Thank Danny,
I think my main problem here is about how to organize so many jobs for our 
products. 
Take example, we have ten components, and one compilation job and several 
analyze jobs for each component.
So it would be more than 40 jobs for a single products( 
10components*1compliation+ 10component *3analyze). And we have also 10 
branches for this product. It would be 10branches*40(jobs/product)=400jobs..
And also we could not find all analyze reports in a single job/workspace. 
We have to observe them in every specify analyze job.


Brs,
Bill

On Monday, March 19, 2012 4:39:56 AM UTC+8, Danny Staple wrote:
>
> I suspect the answer here may be to run the child jobs in a build step, 
> while the parent job waits, and then gravs the downstream jobs artifacts 
> via url. The cli can be used for synchronous job runs, and with a newer 
> jenkins you may even be able to use the SSH system to do it (saves grabbing 
> a copy of that cli jar).
>
> You can actually combine those synchronous runs with wgets in a shell 
> script using the same facilities sti has mentioned:
>
> (java -jar jenkins-cli.jar $JENKINS_URL build compile_job && wget 
> <artifact name>) &
> (java -jar jenkins-cli.jar $JENKINS_URL build analyze_job && wget 
> <artifact name>) &
> wait
>
> I've generalized, and you'll want to look at the cli commands on your 
> server (read https://wiki.jenkins-ci.org/display/JENKINS/Jenkins+CLI) for 
> info on it. I also use a for pid in `jobs` style thing if I've many unix 
> jobs on a shell I want to wait for - again, you'll want to familiarise 
> yourself with the job handling syntax of your shell or build language for 
> such things.
>
> On Friday, 16 March 2012 17:54:27 UTC, sti wrote:
>>
>> I typically try to run as much in one job as possible to minimize the 
>> number of jobs. I use these advanced unix operating systems that allow me 
>> to run several things at once like this:
>>
>> Compile &
>> Analyze &
>> wait
>>
>> If you must split it into multiple jobs, it is possible and even 
>> desirable if it allows you to get faster feedback. The only thing is, you 
>> cannot send the results upstream. If you have to have a single job where 
>> everything is available, both build artifacts and test results, you need to 
>> make a new job downstream that collects them both. 
>>
>> There used to be this option to aggregate test results, which kind of 
>> does what you want but I never got it to work. Maybe that option is not 
>> compatible with multiconfiguration jobs which in use a lot. 
>>
>> -- Sami
>>
>> intelchen <bihang.c...@gmail.com> kirjoitti 16.3.2012 kello 18.03:
>>
>> Hi,
>>      It would take so much time to get results of these static code 
>> analysis tools.
>> For example, it takes 12minutes to get findbugs result of our one 
>> component. And we have more than 20 components in our products.

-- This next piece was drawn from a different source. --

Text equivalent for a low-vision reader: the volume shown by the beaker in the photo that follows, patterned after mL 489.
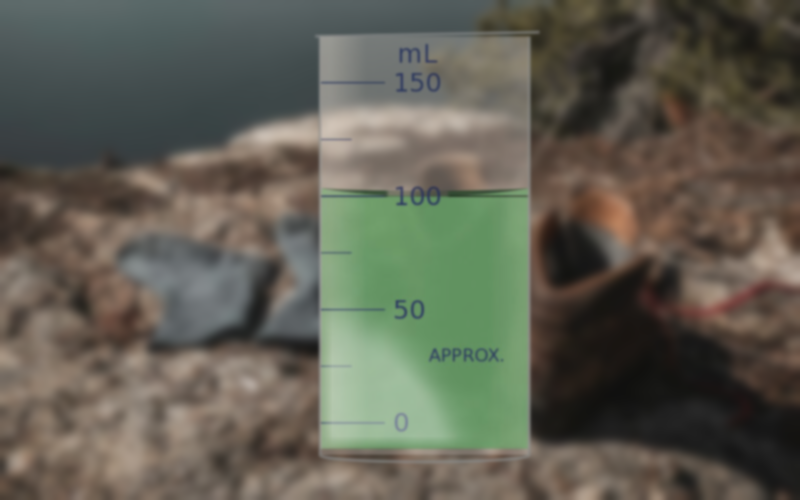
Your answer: mL 100
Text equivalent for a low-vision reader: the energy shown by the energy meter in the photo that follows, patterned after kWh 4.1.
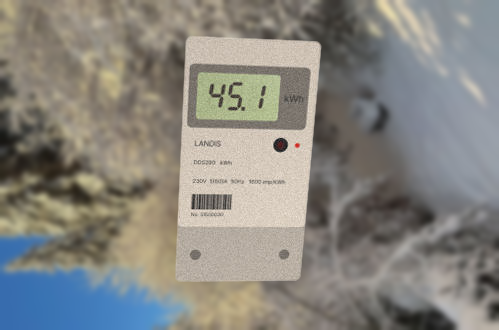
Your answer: kWh 45.1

>> And aslo we would like to use checkstyles,pmd besides findbugs.
>> So I break apart them into two stage jobs. The fist stage is about 
>> compliation. The second stage is about these tools.
>> And these tools could run in parallel.Then we could get the results more 
>> quickly,  and send the reports to developers in short time.
>>    Is it a bad or good practice in Jenkins?
>>
>> Brs,
>> Bill
>>
>> On Friday, March 16, 2012 8:59:13 PM UTC+8, sti wrote:
>>>
>>> The most straightforward way is to run the findbug analysis in the same 
>>> job. Why does it need to be run in its own job?
>>>
>>> Jenkins jobs are not as flexible as subroutines in programming 
>>> languages. If you start using them as such, you will shoot yourself in the 
>>> foot. 
>>>
>>> -- Sami
>>>
>>> intelchen <bihang.c...@gmail.com> kirjoitti 16.3.2012 kello 9.28:
>>>
>>> Sorry for a uncompleted mail.
>>> And I would like to copy the findbug_result.xml back to the workspaces 
>>> of the first job.
>>> I think there would be a way to do that is write some shell scripts and 
>>> copy this result back to the former job.
>>> But is there any other solution or existed plug-ins for this requirement?
>>> May I have your ideas? Thanks!
>>>
>>> On Friday, March 16, 2012 3:23:30 PM UTC+8, intelchen wrote:
>>>>
>>>> Hi all,
>>>>        There are two stage jobs for one java project.
>>>> One is to do compilation job and create a runtime jar file 
>>>> after polling codes from SCM.
>>>> Second one is to do findbug analysis job. It copy artifact(runtime jar 
>>>> file) from upstream using Copy Artifact Plugin. And there would be a 
>>>> findbug_result.xml generated after this job.